Об этом злодействе на реке Лене говорили все во дворе: и тетеньки-прачки, сидя вечером на скамейке; и дворник Федор, который, подметая двор, останавливался то с одним, то с другим жильцом прокофьевского дома; и торговка Макариха. А Сенькин отец, подслеповатый портной, ходил по двору с газетой в руках и все просил, чтобы кто-нибудь прочитал ему про эту Лену-реку, где хозяева рабочих расстреливали…
Об этом же страшном событии, когда так вот зря, без нужды, была пролита кровь, разговаривали и женщины, приходившие за молоком. Соня жадно слушала все эти разговоры и потом приставала то к отцу, то к маме:
— А за что их расстреляли?
— За то, что пошли у хозяина правды искать, — ответил отец.
А мама просто отмахнулась:
— Вырастешь — поймешь. А сейчас твое дело — уроки учить да в куклы играть.
Но Соня никак не могла не прислушиваться ко всем этим взволнованным разговорам. А в глазах так и рисовалась зловещая картина: темная река, затоптанный снег и на снегу — убитые люди…
В квартире было невесело, неспокойно.
Анна Ивановна сердито приставала к Кузьмичу с вопросом:
— Мить, ну где же бог-то? Почему он дозволяет понапрасну, ни за что людей убивать?
Но тот угрюмо отмалчивался. Видно, и он никак не мог понять и оправдать своего бога. И Анна Ивановна слышала, как, молясь на ночь, Кузьмич вдруг прервал молитву и, глядя прямо в темное лицо Христа, потребовал ответа:
— За что же ты их наказал? Ну, за что? Нешто можно так-то?
Мама ходила сумрачная, вздыхала:
— К чему это все идет? Ведь у этих, убитых, тоже дети небось остались. Сироты. Куда они пойдут, кто им поможет? А каково матерям-то хоронить своих сыновей? Как подумаешь, сердце не выдерживает…
А отец качал головой и все повторял:
— Форменная подлость — в безоружных людей из ружья палить! Это же форменная подлость!

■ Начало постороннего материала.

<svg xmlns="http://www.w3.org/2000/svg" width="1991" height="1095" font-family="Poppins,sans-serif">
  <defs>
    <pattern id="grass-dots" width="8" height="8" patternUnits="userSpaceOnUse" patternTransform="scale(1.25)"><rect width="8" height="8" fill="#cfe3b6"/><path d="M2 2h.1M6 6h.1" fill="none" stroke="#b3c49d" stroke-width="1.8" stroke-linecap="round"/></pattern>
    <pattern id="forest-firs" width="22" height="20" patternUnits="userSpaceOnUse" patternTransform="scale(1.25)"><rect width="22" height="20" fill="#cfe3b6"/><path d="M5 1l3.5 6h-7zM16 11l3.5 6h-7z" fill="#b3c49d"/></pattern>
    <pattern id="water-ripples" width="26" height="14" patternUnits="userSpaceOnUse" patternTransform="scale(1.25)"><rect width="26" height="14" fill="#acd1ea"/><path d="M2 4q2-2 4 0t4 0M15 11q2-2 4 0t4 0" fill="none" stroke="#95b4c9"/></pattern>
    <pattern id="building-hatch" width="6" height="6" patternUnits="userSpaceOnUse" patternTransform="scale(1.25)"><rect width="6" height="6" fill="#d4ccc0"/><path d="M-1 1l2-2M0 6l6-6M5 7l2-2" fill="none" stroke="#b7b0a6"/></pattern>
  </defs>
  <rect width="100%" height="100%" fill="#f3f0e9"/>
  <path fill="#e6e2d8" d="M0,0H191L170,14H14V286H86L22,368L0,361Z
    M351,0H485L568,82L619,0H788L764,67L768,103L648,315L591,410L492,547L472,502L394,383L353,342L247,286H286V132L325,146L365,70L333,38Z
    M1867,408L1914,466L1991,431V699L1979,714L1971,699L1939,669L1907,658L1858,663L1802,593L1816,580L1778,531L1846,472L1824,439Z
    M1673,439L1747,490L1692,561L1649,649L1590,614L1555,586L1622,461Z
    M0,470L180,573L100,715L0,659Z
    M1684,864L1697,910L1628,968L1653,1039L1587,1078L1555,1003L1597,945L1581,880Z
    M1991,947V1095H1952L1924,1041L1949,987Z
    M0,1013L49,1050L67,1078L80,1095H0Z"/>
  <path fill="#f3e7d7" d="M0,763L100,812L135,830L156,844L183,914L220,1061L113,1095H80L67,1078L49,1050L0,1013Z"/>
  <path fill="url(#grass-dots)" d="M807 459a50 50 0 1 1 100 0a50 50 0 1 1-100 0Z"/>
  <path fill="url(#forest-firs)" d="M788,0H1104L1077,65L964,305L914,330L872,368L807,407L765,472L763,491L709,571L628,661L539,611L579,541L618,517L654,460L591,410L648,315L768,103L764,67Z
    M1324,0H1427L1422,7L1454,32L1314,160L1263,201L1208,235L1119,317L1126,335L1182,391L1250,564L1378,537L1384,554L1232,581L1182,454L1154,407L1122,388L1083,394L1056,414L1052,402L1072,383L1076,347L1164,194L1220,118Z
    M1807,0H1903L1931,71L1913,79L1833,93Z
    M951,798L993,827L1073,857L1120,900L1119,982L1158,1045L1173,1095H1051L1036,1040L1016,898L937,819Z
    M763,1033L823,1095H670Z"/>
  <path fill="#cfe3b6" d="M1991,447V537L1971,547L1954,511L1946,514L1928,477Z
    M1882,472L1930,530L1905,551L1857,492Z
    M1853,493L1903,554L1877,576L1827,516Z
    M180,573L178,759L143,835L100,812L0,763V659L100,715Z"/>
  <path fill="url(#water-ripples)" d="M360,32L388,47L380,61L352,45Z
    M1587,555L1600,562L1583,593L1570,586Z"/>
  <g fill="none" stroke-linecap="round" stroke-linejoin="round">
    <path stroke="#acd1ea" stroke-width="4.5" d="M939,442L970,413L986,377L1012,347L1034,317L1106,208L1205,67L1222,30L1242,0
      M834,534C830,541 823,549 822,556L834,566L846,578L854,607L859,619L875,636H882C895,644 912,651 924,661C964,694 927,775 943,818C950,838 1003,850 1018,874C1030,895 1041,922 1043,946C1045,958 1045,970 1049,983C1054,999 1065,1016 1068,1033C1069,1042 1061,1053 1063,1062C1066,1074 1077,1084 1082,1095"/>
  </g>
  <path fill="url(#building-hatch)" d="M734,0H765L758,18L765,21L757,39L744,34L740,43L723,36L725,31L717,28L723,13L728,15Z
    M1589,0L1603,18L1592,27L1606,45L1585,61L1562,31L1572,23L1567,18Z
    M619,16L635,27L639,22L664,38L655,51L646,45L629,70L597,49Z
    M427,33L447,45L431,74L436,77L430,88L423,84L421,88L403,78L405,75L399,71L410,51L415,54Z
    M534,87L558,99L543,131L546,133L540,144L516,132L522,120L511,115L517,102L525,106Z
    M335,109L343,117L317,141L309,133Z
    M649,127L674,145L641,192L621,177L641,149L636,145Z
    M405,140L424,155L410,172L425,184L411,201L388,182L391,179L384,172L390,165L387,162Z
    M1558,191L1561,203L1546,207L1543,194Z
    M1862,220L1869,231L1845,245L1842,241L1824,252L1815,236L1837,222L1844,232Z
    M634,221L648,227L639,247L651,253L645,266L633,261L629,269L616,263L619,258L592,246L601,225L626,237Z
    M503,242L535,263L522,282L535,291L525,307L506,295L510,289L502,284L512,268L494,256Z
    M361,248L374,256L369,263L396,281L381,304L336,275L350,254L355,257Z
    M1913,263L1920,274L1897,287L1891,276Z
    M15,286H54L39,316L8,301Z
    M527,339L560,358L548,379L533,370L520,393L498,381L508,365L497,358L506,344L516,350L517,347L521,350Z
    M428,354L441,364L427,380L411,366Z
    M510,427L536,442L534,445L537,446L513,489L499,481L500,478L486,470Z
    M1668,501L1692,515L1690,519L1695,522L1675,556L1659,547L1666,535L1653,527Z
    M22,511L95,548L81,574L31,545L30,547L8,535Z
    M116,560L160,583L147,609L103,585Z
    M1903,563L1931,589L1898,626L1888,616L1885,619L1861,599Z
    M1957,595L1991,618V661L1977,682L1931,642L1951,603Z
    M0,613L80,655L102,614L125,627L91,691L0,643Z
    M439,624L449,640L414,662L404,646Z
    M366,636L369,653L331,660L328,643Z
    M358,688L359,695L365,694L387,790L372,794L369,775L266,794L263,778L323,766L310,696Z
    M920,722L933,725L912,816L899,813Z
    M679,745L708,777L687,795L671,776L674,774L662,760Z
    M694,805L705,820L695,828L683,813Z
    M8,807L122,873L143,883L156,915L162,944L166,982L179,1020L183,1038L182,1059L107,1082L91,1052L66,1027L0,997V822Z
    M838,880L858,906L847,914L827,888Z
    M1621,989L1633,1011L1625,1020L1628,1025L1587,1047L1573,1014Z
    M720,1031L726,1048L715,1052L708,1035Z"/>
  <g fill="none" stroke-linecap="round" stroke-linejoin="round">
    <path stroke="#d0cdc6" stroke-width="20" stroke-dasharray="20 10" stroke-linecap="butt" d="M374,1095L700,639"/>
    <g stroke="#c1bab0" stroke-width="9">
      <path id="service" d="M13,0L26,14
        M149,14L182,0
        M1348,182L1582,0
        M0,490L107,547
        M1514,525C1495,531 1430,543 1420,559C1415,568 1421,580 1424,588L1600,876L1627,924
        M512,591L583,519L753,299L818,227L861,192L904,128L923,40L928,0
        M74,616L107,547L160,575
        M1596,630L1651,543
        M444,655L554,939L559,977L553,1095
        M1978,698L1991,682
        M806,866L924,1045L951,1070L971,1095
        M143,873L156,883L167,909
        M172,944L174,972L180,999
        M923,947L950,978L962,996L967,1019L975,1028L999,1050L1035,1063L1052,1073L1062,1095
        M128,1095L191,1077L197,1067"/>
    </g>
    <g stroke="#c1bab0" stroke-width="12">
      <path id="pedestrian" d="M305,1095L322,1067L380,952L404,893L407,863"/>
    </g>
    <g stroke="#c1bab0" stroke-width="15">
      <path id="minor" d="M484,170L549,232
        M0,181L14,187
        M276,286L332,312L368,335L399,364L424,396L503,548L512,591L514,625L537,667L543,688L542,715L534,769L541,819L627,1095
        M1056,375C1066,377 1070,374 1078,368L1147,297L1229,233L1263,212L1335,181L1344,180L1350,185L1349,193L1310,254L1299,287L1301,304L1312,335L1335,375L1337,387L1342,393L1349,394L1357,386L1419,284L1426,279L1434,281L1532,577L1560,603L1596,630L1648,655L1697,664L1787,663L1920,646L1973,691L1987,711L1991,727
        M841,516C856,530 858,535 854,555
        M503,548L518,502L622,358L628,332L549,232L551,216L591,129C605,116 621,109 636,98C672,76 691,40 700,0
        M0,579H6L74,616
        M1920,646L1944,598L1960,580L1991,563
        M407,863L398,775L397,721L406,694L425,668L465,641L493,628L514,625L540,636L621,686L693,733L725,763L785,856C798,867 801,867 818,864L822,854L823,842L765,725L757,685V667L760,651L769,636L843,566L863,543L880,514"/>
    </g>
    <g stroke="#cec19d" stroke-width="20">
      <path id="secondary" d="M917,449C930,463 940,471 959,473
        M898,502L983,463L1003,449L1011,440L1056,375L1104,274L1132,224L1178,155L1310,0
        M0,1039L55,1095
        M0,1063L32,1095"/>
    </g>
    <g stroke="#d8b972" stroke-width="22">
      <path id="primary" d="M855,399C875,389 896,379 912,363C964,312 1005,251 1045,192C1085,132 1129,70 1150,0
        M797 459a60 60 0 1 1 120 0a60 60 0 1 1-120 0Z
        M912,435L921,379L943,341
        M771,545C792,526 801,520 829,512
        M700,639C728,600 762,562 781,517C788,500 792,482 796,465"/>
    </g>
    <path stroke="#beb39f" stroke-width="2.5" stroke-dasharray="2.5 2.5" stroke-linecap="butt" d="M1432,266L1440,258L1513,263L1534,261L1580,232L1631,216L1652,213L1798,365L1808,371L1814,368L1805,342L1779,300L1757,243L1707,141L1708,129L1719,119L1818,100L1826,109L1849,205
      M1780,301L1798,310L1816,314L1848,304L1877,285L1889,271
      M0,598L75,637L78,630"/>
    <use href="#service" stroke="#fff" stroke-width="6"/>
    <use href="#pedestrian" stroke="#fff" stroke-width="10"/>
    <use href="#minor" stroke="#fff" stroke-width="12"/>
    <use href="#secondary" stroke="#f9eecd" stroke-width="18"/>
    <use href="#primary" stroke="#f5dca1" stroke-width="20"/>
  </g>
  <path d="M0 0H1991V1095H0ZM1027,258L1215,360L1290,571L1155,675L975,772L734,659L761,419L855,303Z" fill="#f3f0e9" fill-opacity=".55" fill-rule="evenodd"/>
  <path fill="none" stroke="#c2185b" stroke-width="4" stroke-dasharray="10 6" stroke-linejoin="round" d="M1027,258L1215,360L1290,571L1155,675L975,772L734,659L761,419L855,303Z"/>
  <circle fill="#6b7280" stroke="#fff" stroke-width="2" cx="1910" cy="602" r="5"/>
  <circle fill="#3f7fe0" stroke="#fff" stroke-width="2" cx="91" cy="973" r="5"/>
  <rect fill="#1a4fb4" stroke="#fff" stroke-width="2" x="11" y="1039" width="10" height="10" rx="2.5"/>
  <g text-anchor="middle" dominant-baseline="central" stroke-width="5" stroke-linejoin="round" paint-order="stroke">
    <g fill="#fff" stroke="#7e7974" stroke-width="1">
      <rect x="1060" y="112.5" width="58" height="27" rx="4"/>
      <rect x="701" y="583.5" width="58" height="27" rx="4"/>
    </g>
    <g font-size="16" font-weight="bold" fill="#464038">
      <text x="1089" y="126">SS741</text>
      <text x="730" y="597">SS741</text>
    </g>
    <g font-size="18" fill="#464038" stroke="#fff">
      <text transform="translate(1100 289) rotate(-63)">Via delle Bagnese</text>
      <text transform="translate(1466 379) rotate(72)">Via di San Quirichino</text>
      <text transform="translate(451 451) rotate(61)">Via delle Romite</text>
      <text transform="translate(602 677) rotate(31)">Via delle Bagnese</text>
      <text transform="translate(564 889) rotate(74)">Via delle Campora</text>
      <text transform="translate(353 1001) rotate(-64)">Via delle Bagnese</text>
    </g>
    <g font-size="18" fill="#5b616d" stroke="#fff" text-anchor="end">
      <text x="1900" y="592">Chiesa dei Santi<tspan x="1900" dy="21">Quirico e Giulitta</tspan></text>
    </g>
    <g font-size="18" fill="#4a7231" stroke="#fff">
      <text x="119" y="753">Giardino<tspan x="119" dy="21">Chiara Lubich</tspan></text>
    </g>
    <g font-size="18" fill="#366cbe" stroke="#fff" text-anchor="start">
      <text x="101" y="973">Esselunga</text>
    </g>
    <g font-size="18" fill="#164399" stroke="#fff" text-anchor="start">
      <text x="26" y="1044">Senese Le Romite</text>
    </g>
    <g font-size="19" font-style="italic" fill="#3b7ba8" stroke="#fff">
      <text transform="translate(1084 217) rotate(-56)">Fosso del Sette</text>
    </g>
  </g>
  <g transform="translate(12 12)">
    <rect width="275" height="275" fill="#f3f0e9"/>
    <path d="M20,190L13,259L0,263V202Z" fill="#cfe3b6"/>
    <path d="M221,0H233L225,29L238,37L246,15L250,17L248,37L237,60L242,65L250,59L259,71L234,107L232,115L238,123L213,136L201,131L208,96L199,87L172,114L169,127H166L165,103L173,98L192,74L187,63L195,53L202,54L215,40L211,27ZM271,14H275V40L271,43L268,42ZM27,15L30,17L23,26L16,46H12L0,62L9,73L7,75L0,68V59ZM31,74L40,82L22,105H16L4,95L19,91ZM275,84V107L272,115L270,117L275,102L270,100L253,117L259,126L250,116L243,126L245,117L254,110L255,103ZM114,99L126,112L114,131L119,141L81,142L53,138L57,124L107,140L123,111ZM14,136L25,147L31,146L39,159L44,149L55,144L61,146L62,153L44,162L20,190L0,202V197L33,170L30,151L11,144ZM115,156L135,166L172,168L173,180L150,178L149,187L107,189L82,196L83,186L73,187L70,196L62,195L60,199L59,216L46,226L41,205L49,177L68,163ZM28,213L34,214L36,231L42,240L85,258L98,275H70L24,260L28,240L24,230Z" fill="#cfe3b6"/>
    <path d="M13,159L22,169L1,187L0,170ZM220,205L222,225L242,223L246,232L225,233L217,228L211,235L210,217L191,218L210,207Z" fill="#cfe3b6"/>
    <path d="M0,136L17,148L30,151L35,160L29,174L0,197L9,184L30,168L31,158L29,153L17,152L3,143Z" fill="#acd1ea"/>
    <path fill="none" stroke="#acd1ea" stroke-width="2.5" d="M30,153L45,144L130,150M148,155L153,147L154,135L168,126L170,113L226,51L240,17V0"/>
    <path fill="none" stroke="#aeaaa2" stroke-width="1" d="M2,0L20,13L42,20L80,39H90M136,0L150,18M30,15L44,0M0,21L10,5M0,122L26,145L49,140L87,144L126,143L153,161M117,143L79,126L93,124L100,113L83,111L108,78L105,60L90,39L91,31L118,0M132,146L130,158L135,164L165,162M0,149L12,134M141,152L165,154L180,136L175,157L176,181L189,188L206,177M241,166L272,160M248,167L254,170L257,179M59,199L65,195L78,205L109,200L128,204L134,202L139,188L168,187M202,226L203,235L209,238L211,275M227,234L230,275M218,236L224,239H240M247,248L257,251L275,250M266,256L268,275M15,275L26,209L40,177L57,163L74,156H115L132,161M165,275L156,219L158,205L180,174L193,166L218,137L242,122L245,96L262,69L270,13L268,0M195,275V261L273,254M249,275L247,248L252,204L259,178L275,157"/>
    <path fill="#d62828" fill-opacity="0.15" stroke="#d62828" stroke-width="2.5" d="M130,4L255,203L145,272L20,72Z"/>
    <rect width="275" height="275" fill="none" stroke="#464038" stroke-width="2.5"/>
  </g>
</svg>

Даже Сергей Васильевич немножко притих в эти дни. Лишь один раз, услышав возмущенные слова Ивана Михайловича, он огрызнулся:
— А не бастуй! Вот и наука!
— А вот как бы ты не бастовал! — вдруг схватился с ним Иван Михайлович. — Видел, что в газетах-то написано? Вон она, работа-то, какая у них! Постой так вот по двенадцать часов по колено в ледяной воде да приди домой, а там жрать нечего. Посмотрел бы я, как бы ты веселился на их месте!
Сергей Васильевич со злостью бросил на пол и растоптал недокуренную папиросу:
— Я давно примечаю, что ты сам бунтовщик! Острог по тебе плачет! Дождешься — посажу!
— Да уж в остроге-то и места небось нет. Куда сажать-то будешь?
Сергей Васильевич с треском захлопнул свою дверь.
А мама испугалась:
— Ой, наживешь ты, Иван, беды со своим языком! Вон она, беда-то, так кругом и ходит! И что же это за время такое наступило страшное?!
Осип Петрович кается
В конце апреля явился домой Осип Петрович. Он вошел хорошо одетый, подстриженный, в новой пушистой шляпе.
— Ох, я вас и не узнала! — сказала мама. — Быть вам богатому, Осип Петрович!
— А я уже богат, — ответил он. — Видите — одели меня, шляпу купили. Только вот в карманах у меня — ау! — Он вывернул и показал пустые карманы. — Боялись — пропью. Натурой заплатили. Даже галстук на меня повесили — видите? — Он усмехнулся и подмигнул. — А разве эту натуру-то, — он потряс полой своего пальто, — пропить нельзя?